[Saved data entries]
◆ ◆ ◆ ◆

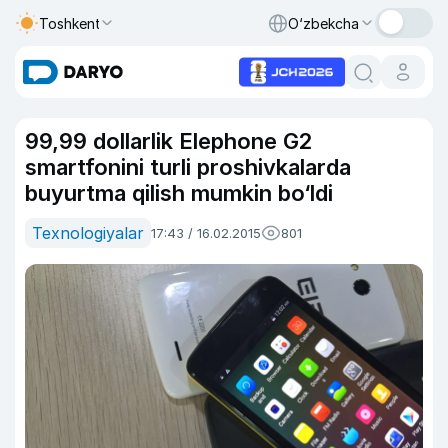
Toshkent
O‘zbekcha
99,99 dollarlik Elephone G2
smartfonini turli proshivkalarda
buyurtma qilish mumkin bo‘ldi
Texnologiyalar
17:43 / 16.02.2015
801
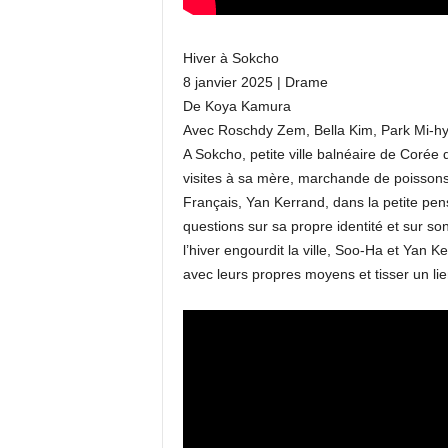
Hiver à Sokcho
8 janvier 2025 | Drame
De Koya Kamura
Avec Roschdy Zem, Bella Kim, Park Mi-h
A Sokcho, petite ville balnéaire de Corée
visites à sa mère, marchande de poissons, 
Français, Yan Kerrand, dans la petite pens
questions sur sa propre identité et sur so
l’hiver engourdit la ville, Soo-Ha et Yan 
avec leurs propres moyens et tisser un lien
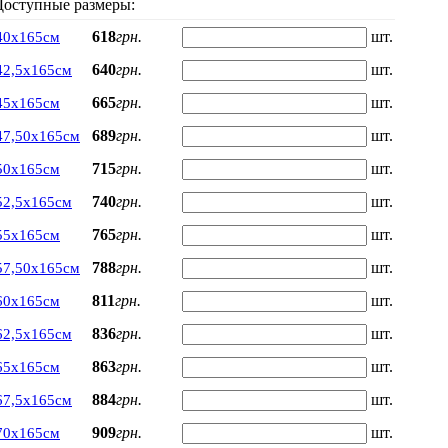
Доступные размеры:
618
грн.
шт.
40х165см
640
грн.
шт.
42,5х165см
665
грн.
шт.
45х165см
689
грн.
шт.
47,50х165см
715
грн.
шт.
50х165см
740
грн.
шт.
52,5х165см
765
грн.
шт.
55х165см
788
грн.
шт.
57,50х165см
811
грн.
шт.
60х165см
836
грн.
шт.
62,5х165см
863
грн.
шт.
65х165см
884
грн.
шт.
67,5х165см
909
грн.
шт.
70х165см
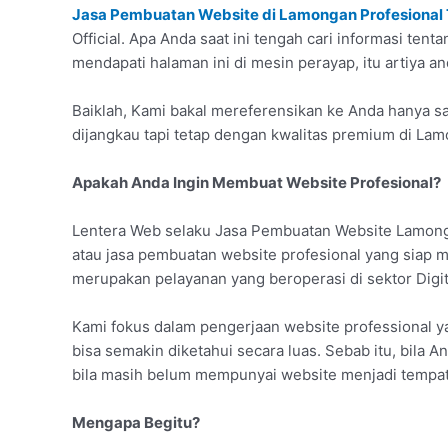
Jasa Pembuatan Website di Lamongan Profesional
Official. Apa Anda saat ini tengah cari informasi te
mendapati halaman ini di mesin perayap, itu artiya a
Baiklah, Kami bakal mereferensikan ke Anda hanya sa
dijangkau tapi tetap dengan kwalitas premium di La
Apakah Anda Ingin Membuat Website Profesional?
Lentera Web selaku Jasa Pembuatan Website Lamong
atau jasa pembuatan website profesional yang siap
merupakan pelayanan yang beroperasi di sektor Digi
Kami fokus dalam pengerjaan website professional 
bisa semakin diketahui secara luas. Sebab itu, bila And
bila masih belum mempunyai website menjadi tempat
Mengapa Begitu?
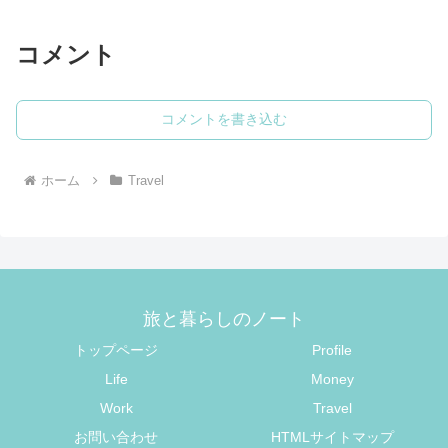
コメント
コメントを書き込む
ホーム
Travel
旅と暮らしのノート
トップページ
Profile
Life
Money
Work
Travel
お問い合わせ
HTMLサイトマップ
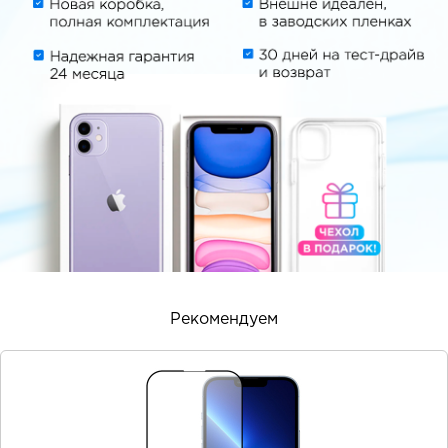
Рекомендуем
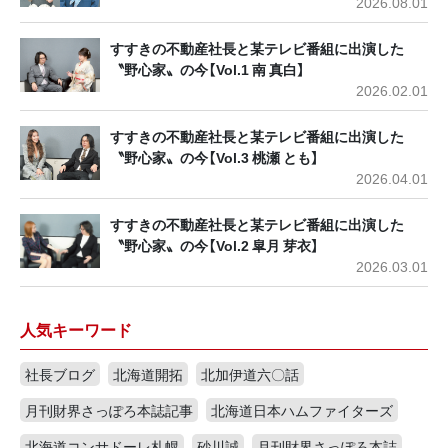
2026.08.01
すすきの不動産社長と某テレビ番組に出演した
〝野心家〟の今【Vol.1 南 真白】
2026.02.01
すすきの不動産社長と某テレビ番組に出演した
〝野心家〟の今【Vol.3 桃瀬 とも】
2026.04.01
すすきの不動産社長と某テレビ番組に出演した
〝野心家〟の今【Vol.2 皐月 芽衣】
2026.03.01
人気キーワード
社長ブログ
北海道開拓
北加伊道六〇話
月刊財界さっぽろ本誌記事
北海道日本ハムファイターズ
北海道コンサドーレ札幌
砂川誠
月刊財界さっぽろ本誌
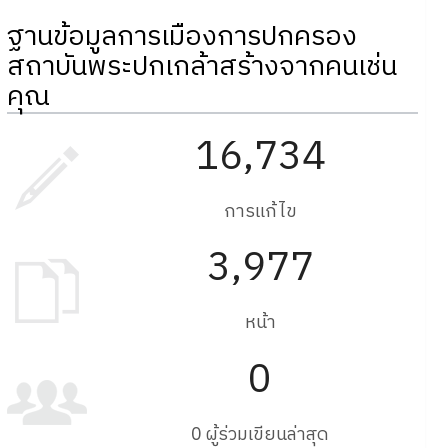
ฐานข้อมูลการเมืองการปกครอง
สถาบันพระปกเกล้าสร้างจากคนเช่น
คุณ
16,734
การแก้ไข
3,977
หน้า
0
0 ผู้ร่วมเขียนล่าสุด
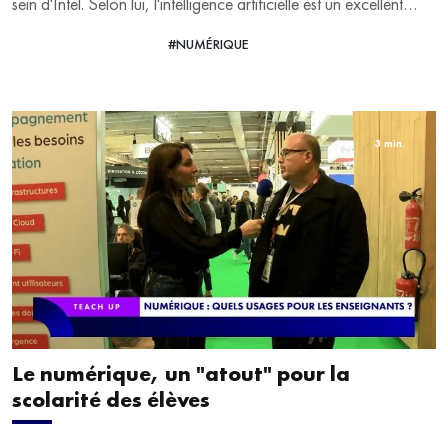
sein d'Intel. Selon lui, l'intelligence artificielle est un excellent
moyen de "développer ses compétences". Intel travaille
#NUMÉRIQUE
VOIR LA VIDÉO
d'ailleurs en étroite collaboration avec le secteur de l'Edtech
pour proposer des services innovants. Luigi Pessina répond aux
questions de Philippine Dolbeau, sur le Salon Educatech Expo
à Paris Porte de Versailles.
3 min.
Le numérique, un "atout" pour la
scolarité des élèves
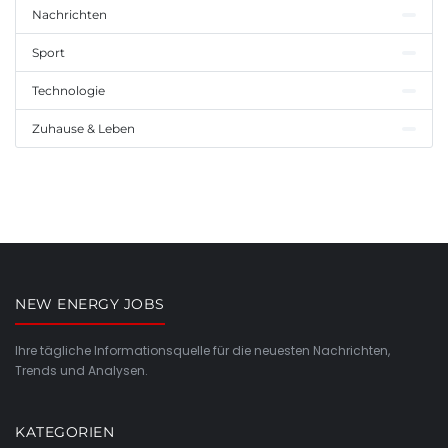
Nachrichten
Sport
Technologie
Zuhause & Leben
NEW ENERGY JOBS
Ihre tägliche Informationsquelle für die neuesten Nachrichten,
Trends und Analysen.
KATEGORIEN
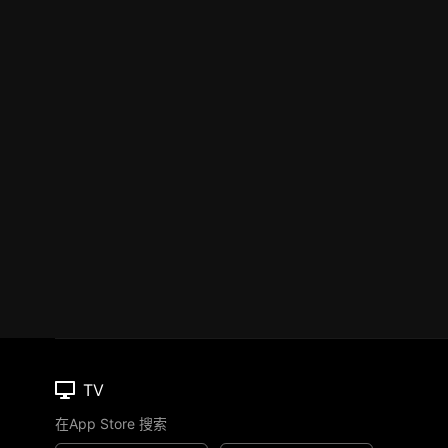
TV
在App Store 搜索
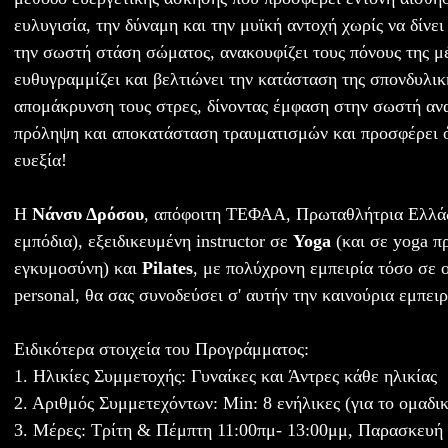
ευλυγισία, την δύναμη και την μυϊκή αντοχή χωρίς να δίνει
την σωστή στάση σώματος, ανακουφίζει τους πόνους της μ
ευθυγραμμίζει και βελτιώνει την κατάσταση της σπονδυλικ
απομάκρυνση τους στρες, δίνοντας έμφαση στην σωστή αν
πρόληψη και αποκατάσταση τραυματισμών και προσφέρει
ευεξία!
Η
Νάνσυ Δρόσου
, απόφοιτη ΤΕΦΑΑ, Πρωταθλήτρια Ελλάδ
εμπόδια), εξειδικευμένη instructor σε
Yoga
(και σε yoga πρ
εγκυμοσύνη) και
Pilates
, με πολύχρονη εμπειρία τόσο σε 
personal, θα σας συνοδεύσει σ' αυτήν την καινούρια εμπειρ
Ειδικότερα στοιχεία του Προγράμματος:
1. Ηλικίες Συμμετοχής: Γυναίκες και Άντρες κάθε ηλικίας
2. Αριθμός Συμμετεχόντων: Min: 8 ενήλικες (για το ομαδ
3. Μέρες: Τρίτη & Πέμπτη 11:00πμ- 13:00μμ, Παρασκευή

◆ ◆ ◆ ◆

Exercise
For each line in the data that contains the string "Nachrichten", give a copy of that line.

Your response
Nachrichten
Ihre tägliche Informationsquelle für die neuesten Nachrichten,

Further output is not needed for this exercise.